Task: Read through the lines below for the string "Sunlight" and copy each one that has it.

Provided data:
====
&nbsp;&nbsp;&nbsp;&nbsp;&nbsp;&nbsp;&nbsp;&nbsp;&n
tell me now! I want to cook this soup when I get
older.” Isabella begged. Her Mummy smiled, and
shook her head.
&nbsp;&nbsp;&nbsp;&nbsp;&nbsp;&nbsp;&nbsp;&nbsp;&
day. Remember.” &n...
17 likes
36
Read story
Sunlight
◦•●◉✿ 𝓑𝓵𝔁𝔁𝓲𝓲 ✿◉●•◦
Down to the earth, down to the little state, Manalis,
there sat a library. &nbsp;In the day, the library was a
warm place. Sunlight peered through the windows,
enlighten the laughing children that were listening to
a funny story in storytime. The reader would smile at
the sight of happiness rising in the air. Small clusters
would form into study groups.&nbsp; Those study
====
Answer to this task:
Sunlight
warm place. Sunlight peered through the windows,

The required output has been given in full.